### REQUIREMENT
Copy the data exactly, pictures aside.

(Images with object cuboids)
----

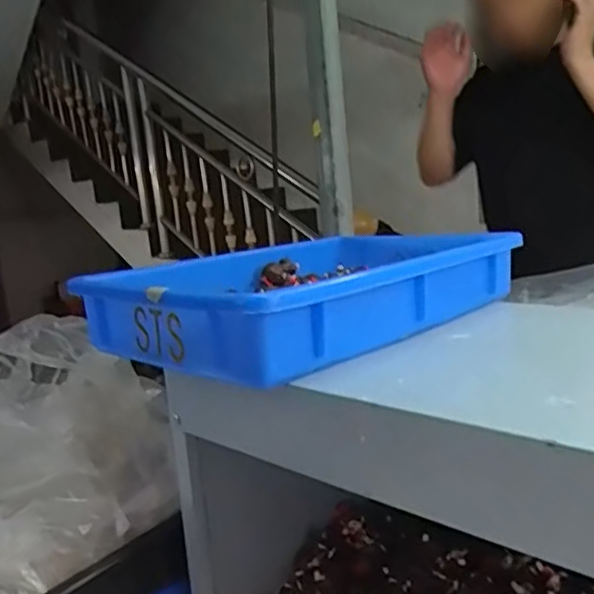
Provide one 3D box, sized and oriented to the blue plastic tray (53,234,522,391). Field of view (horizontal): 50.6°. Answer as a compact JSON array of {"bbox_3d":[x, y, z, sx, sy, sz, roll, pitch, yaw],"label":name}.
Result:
[{"bbox_3d":[0.005,-0.002,0.565,0.242,0.069,0.324,-1,10,44],"label":"blue plastic tray"}]

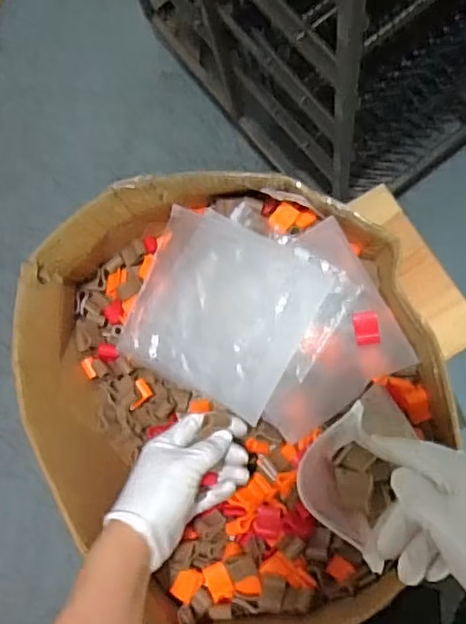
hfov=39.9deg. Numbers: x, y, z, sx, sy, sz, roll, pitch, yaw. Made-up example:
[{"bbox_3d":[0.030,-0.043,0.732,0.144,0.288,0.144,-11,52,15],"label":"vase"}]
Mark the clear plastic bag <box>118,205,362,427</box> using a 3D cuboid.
[{"bbox_3d":[-0.006,0.000,0.577,0.187,0.017,0.152,26,91,24],"label":"clear plastic bag"}]

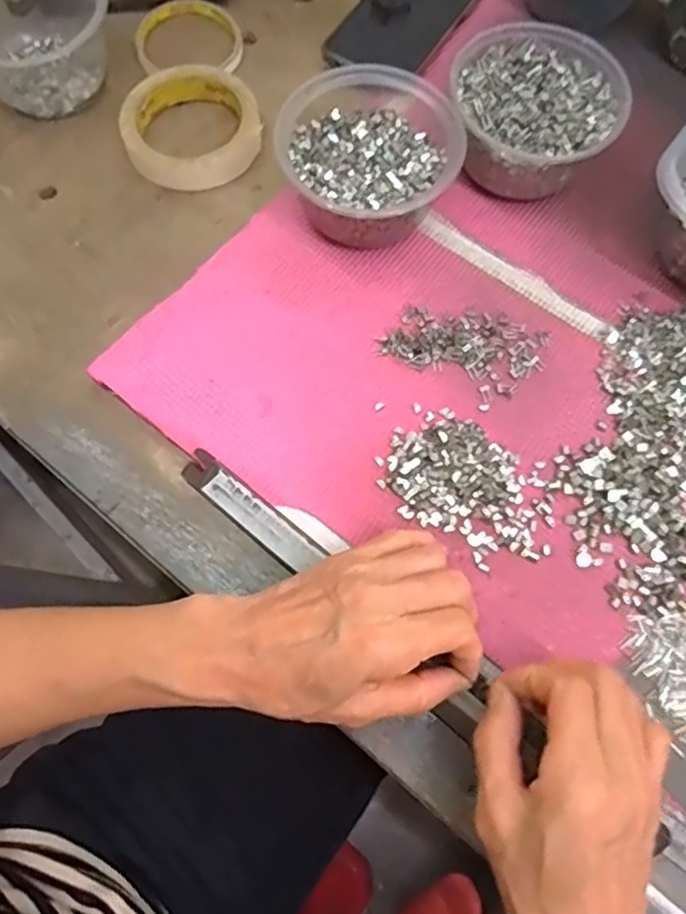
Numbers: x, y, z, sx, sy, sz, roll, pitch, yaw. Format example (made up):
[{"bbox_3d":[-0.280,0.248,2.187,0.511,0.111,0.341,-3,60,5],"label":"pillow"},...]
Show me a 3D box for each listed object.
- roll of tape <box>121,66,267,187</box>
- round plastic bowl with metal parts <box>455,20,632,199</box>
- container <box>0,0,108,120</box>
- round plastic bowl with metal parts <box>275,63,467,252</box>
[{"bbox_3d":[-0.111,-0.241,0.471,0.096,0.021,0.093,0,70,-1],"label":"roll of tape"},{"bbox_3d":[0.128,-0.233,0.445,0.113,0.056,0.115,0,70,-1],"label":"round plastic bowl with metal parts"},{"bbox_3d":[-0.229,-0.317,0.475,0.112,0.061,0.115,0,70,-1],"label":"container"},{"bbox_3d":[0.019,-0.198,0.427,0.110,0.054,0.120,0,70,-1],"label":"round plastic bowl with metal parts"}]

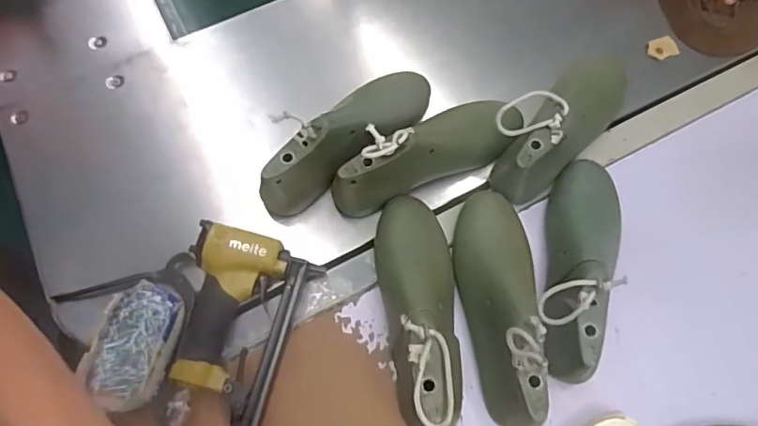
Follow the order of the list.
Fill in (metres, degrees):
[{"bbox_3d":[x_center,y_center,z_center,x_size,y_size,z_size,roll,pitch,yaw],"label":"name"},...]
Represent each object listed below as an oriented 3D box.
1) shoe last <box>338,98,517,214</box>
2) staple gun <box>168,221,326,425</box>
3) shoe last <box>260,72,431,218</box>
[{"bbox_3d":[0.049,-0.080,0.606,0.226,0.084,0.077,-23,70,-10],"label":"shoe last"},{"bbox_3d":[-0.153,0.113,0.550,0.135,0.043,0.181,18,68,6],"label":"staple gun"},{"bbox_3d":[-0.029,-0.097,0.612,0.079,0.079,0.245,35,71,13],"label":"shoe last"}]

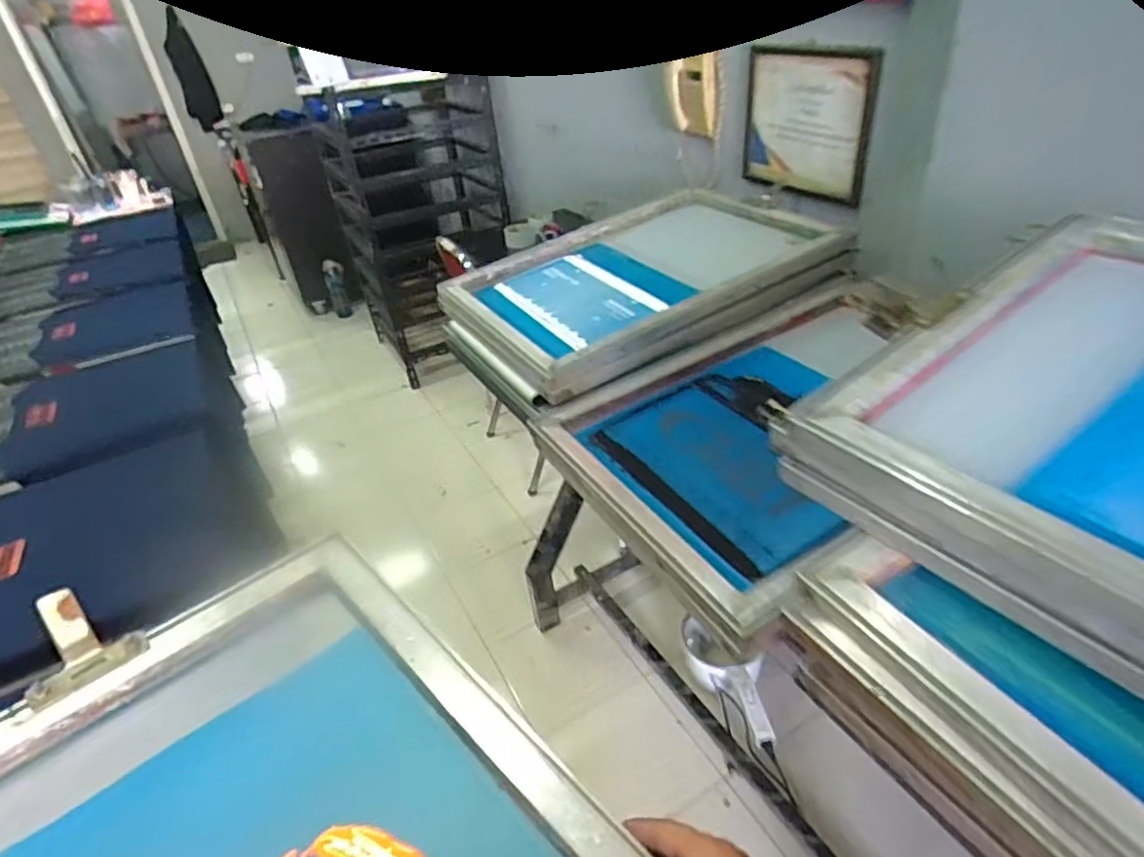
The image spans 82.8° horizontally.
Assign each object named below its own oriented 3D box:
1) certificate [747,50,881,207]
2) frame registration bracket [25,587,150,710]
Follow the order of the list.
[{"bbox_3d":[0.463,-0.610,1.297,0.012,0.260,0.324,-16,34,-25],"label":"certificate"},{"bbox_3d":[-0.408,0.169,0.531,0.080,0.008,0.086,-28,69,-39],"label":"frame registration bracket"}]

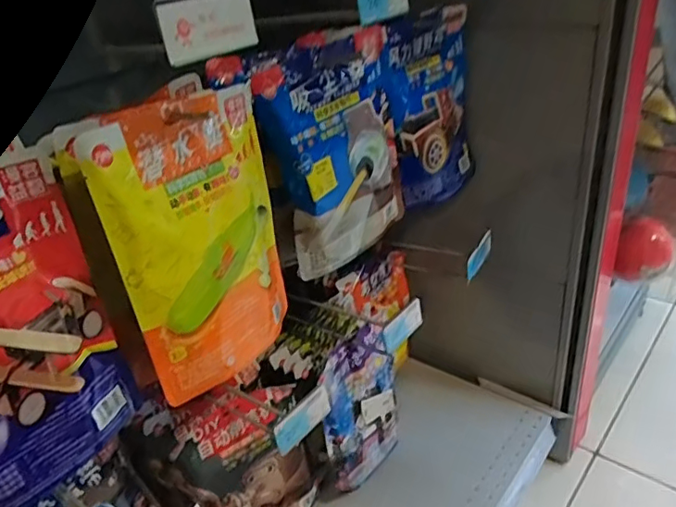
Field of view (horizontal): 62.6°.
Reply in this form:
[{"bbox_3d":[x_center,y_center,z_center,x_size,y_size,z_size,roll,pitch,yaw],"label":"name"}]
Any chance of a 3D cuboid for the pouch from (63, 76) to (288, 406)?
[{"bbox_3d":[-0.122,-0.012,0.527,0.022,0.273,0.188,7,32,35],"label":"pouch"}]

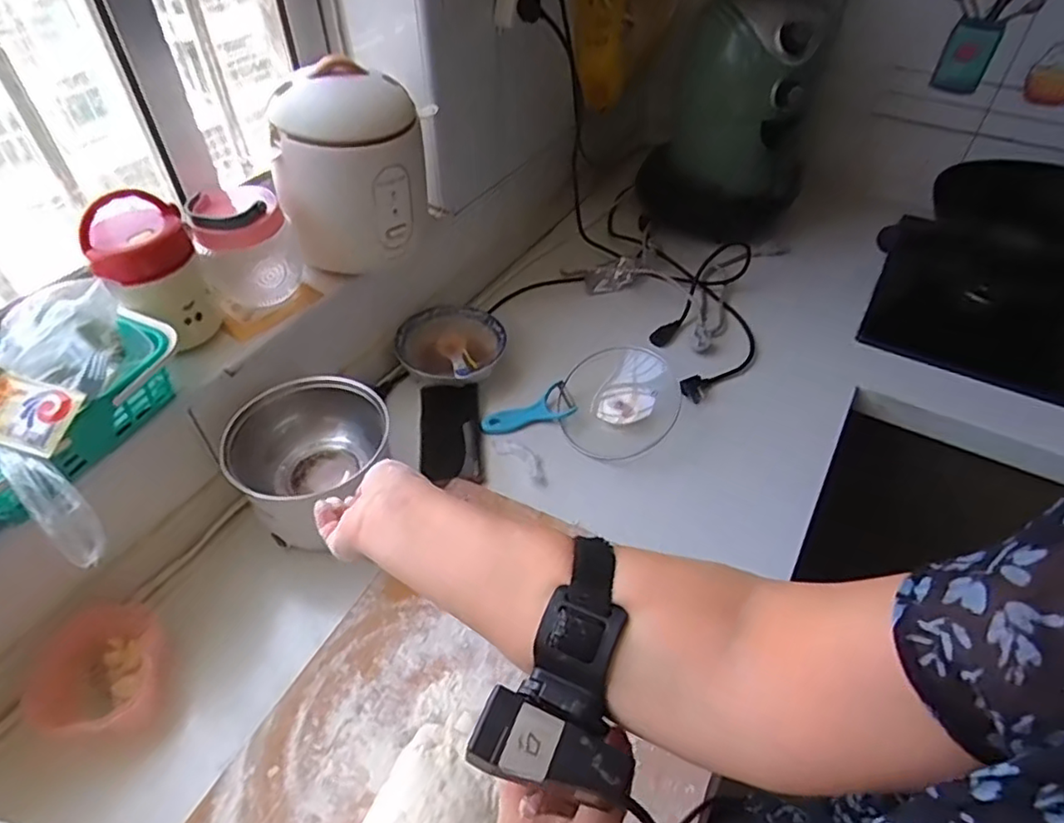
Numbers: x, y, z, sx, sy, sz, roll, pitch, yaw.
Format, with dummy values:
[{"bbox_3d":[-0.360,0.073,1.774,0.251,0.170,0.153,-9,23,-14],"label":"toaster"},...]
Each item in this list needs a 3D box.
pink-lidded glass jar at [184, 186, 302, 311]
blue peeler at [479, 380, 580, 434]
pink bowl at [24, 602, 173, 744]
[{"bbox_3d":[-0.331,-0.199,0.729,0.096,0.120,0.101,-16,48,-15],"label":"pink-lidded glass jar"},{"bbox_3d":[-0.007,0.000,0.832,0.121,0.022,0.059,-15,47,-15],"label":"blue peeler"},{"bbox_3d":[-0.399,0.247,0.590,0.124,0.065,0.111,20,49,18],"label":"pink bowl"}]

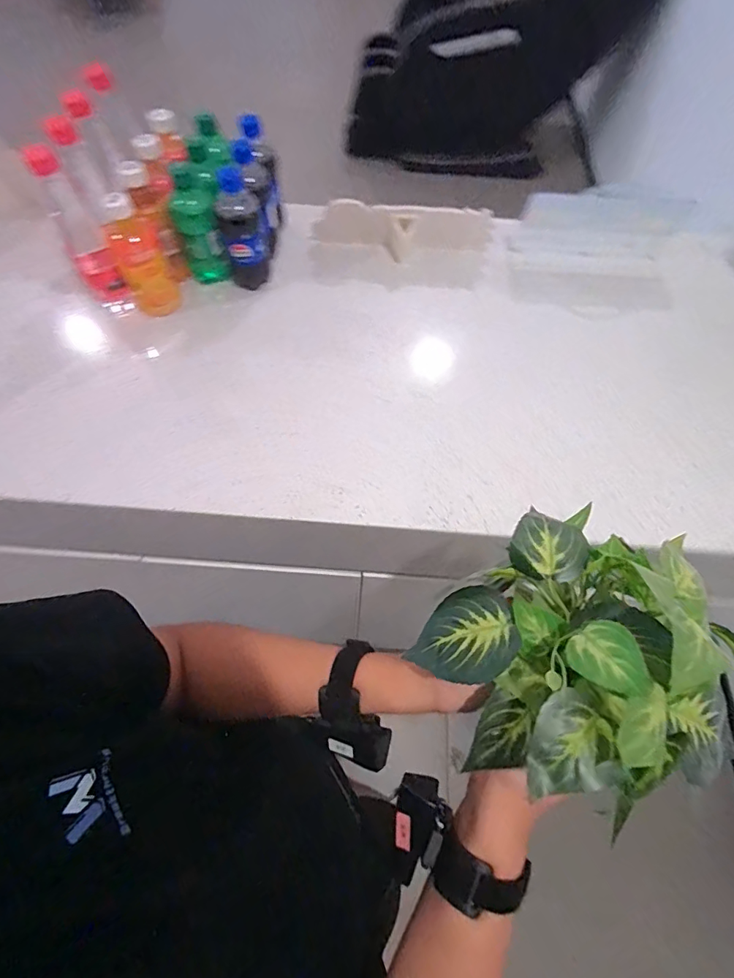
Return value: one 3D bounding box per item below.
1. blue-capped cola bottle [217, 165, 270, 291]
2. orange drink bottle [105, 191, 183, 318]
[{"bbox_3d":[-0.181,-0.367,0.667,0.055,0.153,0.068,-7,63,-6],"label":"blue-capped cola bottle"},{"bbox_3d":[-0.307,-0.311,0.627,0.060,0.166,0.051,-22,66,-14],"label":"orange drink bottle"}]

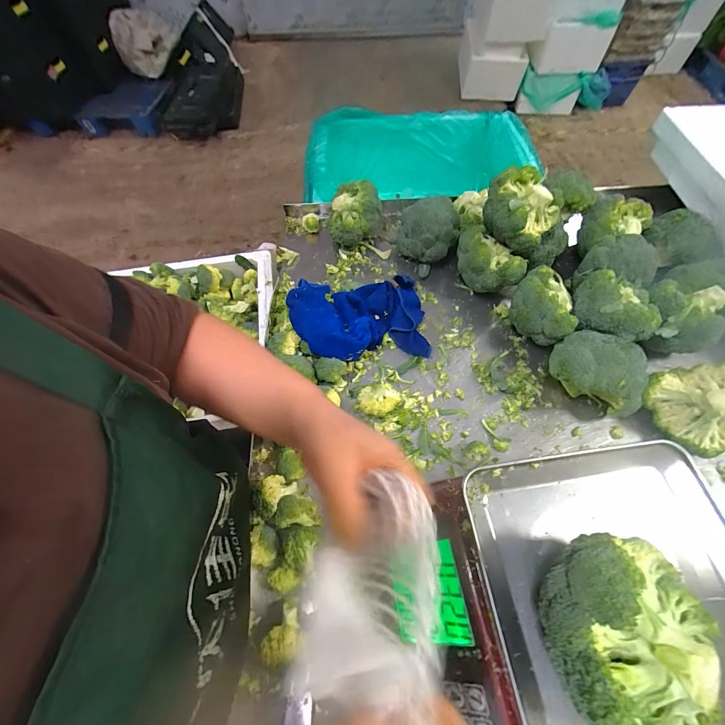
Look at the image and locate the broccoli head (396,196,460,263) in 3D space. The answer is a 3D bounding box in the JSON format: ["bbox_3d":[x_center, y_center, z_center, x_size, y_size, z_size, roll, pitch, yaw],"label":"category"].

----

### WRITTEN SOLUTION
Provide one 3D box, sized and oriented to the blue plastic tray (53,234,522,391). Field of view (horizontal): 50.6°. Answer as a compact JSON array of {"bbox_3d":[x, y, z, sx, sy, sz, roll, pitch, yaw],"label":name}.
Result:
[{"bbox_3d":[0.005,-0.002,0.565,0.242,0.069,0.324,-1,10,44],"label":"blue plastic tray"}]

hfov=39.9deg. Numbers: x, y, z, sx, sy, sz, roll, pitch, yaw. Made-up example:
[{"bbox_3d":[0.030,-0.043,0.732,0.144,0.288,0.144,-11,52,15],"label":"vase"}]
Mark the clear plastic bag <box>118,205,362,427</box> using a 3D cuboid.
[{"bbox_3d":[-0.006,0.000,0.577,0.187,0.017,0.152,26,91,24],"label":"clear plastic bag"}]

Numbers: x, y, z, sx, sy, sz, roll, pitch, yaw. Format example (made up):
[{"bbox_3d":[-0.280,0.248,2.187,0.511,0.111,0.341,-3,60,5],"label":"pillow"},...]
Show me a 3D box for each listed object.
- roll of tape <box>121,66,267,187</box>
- round plastic bowl with metal parts <box>455,20,632,199</box>
- container <box>0,0,108,120</box>
- round plastic bowl with metal parts <box>275,63,467,252</box>
[{"bbox_3d":[-0.111,-0.241,0.471,0.096,0.021,0.093,0,70,-1],"label":"roll of tape"},{"bbox_3d":[0.128,-0.233,0.445,0.113,0.056,0.115,0,70,-1],"label":"round plastic bowl with metal parts"},{"bbox_3d":[-0.229,-0.317,0.475,0.112,0.061,0.115,0,70,-1],"label":"container"},{"bbox_3d":[0.019,-0.198,0.427,0.110,0.054,0.120,0,70,-1],"label":"round plastic bowl with metal parts"}]

Follow the order of the list.
Fill in (metres, degrees):
[{"bbox_3d":[x_center,y_center,z_center,x_size,y_size,z_size,roll,pitch,yaw],"label":"name"},...]
Represent each object listed below as an oriented 3D box.
1) shoe last <box>338,98,517,214</box>
2) staple gun <box>168,221,326,425</box>
3) shoe last <box>260,72,431,218</box>
[{"bbox_3d":[0.049,-0.080,0.606,0.226,0.084,0.077,-23,70,-10],"label":"shoe last"},{"bbox_3d":[-0.153,0.113,0.550,0.135,0.043,0.181,18,68,6],"label":"staple gun"},{"bbox_3d":[-0.029,-0.097,0.612,0.079,0.079,0.245,35,71,13],"label":"shoe last"}]

The image spans 82.8° horizontally.
Assign each object named below its own oriented 3D box:
1) certificate [747,50,881,207]
2) frame registration bracket [25,587,150,710]
Follow the order of the list.
[{"bbox_3d":[0.463,-0.610,1.297,0.012,0.260,0.324,-16,34,-25],"label":"certificate"},{"bbox_3d":[-0.408,0.169,0.531,0.080,0.008,0.086,-28,69,-39],"label":"frame registration bracket"}]

Field of view (horizontal): 62.6°.
Reply in this form:
[{"bbox_3d":[x_center,y_center,z_center,x_size,y_size,z_size,roll,pitch,yaw],"label":"name"}]
Any chance of a 3D cuboid for the pouch from (63, 76) to (288, 406)?
[{"bbox_3d":[-0.122,-0.012,0.527,0.022,0.273,0.188,7,32,35],"label":"pouch"}]

Numbers: x, y, z, sx, sy, sz, roll, pitch, yaw.
Format, with dummy values:
[{"bbox_3d":[-0.360,0.073,1.774,0.251,0.170,0.153,-9,23,-14],"label":"toaster"},...]
Each item in this list needs a 3D box.
pink-lidded glass jar at [184, 186, 302, 311]
blue peeler at [479, 380, 580, 434]
pink bowl at [24, 602, 173, 744]
[{"bbox_3d":[-0.331,-0.199,0.729,0.096,0.120,0.101,-16,48,-15],"label":"pink-lidded glass jar"},{"bbox_3d":[-0.007,0.000,0.832,0.121,0.022,0.059,-15,47,-15],"label":"blue peeler"},{"bbox_3d":[-0.399,0.247,0.590,0.124,0.065,0.111,20,49,18],"label":"pink bowl"}]

Return value: one 3D bounding box per item below.
1. blue-capped cola bottle [217, 165, 270, 291]
2. orange drink bottle [105, 191, 183, 318]
[{"bbox_3d":[-0.181,-0.367,0.667,0.055,0.153,0.068,-7,63,-6],"label":"blue-capped cola bottle"},{"bbox_3d":[-0.307,-0.311,0.627,0.060,0.166,0.051,-22,66,-14],"label":"orange drink bottle"}]

Look at the image and locate the broccoli head (396,196,460,263) in 3D space. The answer is a 3D bounding box in the JSON format: ["bbox_3d":[x_center, y_center, z_center, x_size, y_size, z_size, roll, pitch, yaw],"label":"category"].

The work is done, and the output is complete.